HSLDA Alerts Families to Error-Ridden Form
by Dave Dentel • July 3, 2018
While many Americans are spending this week celebrating our national heritage of liberty, homeschooling families in New Mexico are preparing to send a message to state authorities in protest of unlawful demands.
Last week Home School Legal Defense Association and state leaders in New Mexico began a campaign to encourage homeschooling families to disregard official instructions for filing the annual notice of intent.
Asking our members to engage in passive resistance “is not something we did lightly,” said HSLDA Staff Attorney Tj Schmidt.
Working with the State
The decision was reached only after months of trying to persuade state Public Education Department (PED) officials to remove an onerous and unlawful “statement of understanding” from the department’s online homeschool notice form
The statement requires parents to affirmatively declare “I understand” throughout an 11-point summary that not only misconstrues some aspects of New Mexico homeschool law, but implies that families risk losing approval to homeschool if they do not assent. In fact, the form cannot be completed unless the statement of understanding is affirmed and submitted.
Two points in the statement stand out as especially troublesome.
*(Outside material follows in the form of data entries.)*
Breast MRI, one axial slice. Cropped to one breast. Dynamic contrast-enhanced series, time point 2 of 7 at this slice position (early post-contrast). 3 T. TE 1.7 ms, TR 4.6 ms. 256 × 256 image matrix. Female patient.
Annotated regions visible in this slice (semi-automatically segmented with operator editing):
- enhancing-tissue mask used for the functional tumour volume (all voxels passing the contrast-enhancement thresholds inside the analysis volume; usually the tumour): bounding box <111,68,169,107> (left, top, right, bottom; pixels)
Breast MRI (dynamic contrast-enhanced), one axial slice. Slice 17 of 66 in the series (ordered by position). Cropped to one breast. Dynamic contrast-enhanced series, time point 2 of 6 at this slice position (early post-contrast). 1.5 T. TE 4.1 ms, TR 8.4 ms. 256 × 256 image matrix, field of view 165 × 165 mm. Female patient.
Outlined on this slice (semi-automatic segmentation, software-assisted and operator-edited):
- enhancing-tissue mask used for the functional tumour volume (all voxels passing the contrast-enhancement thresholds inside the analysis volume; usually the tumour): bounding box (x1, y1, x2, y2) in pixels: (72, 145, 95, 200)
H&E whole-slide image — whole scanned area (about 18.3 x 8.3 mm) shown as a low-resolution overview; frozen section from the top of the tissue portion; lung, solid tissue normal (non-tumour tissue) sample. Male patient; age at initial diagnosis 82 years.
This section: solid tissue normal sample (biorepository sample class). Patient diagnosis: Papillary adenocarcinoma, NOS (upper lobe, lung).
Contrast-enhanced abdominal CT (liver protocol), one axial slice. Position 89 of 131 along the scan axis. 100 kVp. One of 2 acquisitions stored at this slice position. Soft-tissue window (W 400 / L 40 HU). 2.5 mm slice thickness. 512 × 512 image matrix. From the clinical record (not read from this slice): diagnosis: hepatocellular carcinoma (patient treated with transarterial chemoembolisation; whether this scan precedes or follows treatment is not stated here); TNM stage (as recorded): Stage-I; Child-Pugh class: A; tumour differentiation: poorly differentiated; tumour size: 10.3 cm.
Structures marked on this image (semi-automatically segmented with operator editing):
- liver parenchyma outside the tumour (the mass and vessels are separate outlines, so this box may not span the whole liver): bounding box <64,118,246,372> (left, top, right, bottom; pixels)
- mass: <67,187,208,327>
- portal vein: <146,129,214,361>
The first, Statement No. 1, dictates how much time parents are to spend teaching their children daily, rules which HSLDA feels are clearly meant to apply to more traditional classroom settings and are simply not practical or appropriate for homeschools.
Statement No. 8 declares that students in a homeschool that does not comply with the law may be forced by the state to enroll in public or private school—a claim we find legally questionable.
A Matter of Integrity
In partnership with Christian Association of Parent Educators-New Mexico, Schmidt sent an email to homeschoolers in the state advising them to mail printed copies of the notice form—without the statement of understanding.
“We felt like this would be the least confrontational way to get the point across to the PED,” explained Cathy Heckendorn, a board member with CAPE-NM. And so far, “families are on board.”
Heckendorn added that many parents told her they are especially alarmed by education officials burdening homeschools with additional, questionable rules. They worry that signing a statement affirming these rules will embolden officials to add even more.
“It’s a matter of integrity,” Heckendorn said. “When we consent to sign this document we’re saying this part of law applies to us,” when it clearly does not. In the future, “what’s to say another part of the law won’t apply to us?”
Cost of Freedom
Schmidt noted that circumventing the official process could lead to repercussions.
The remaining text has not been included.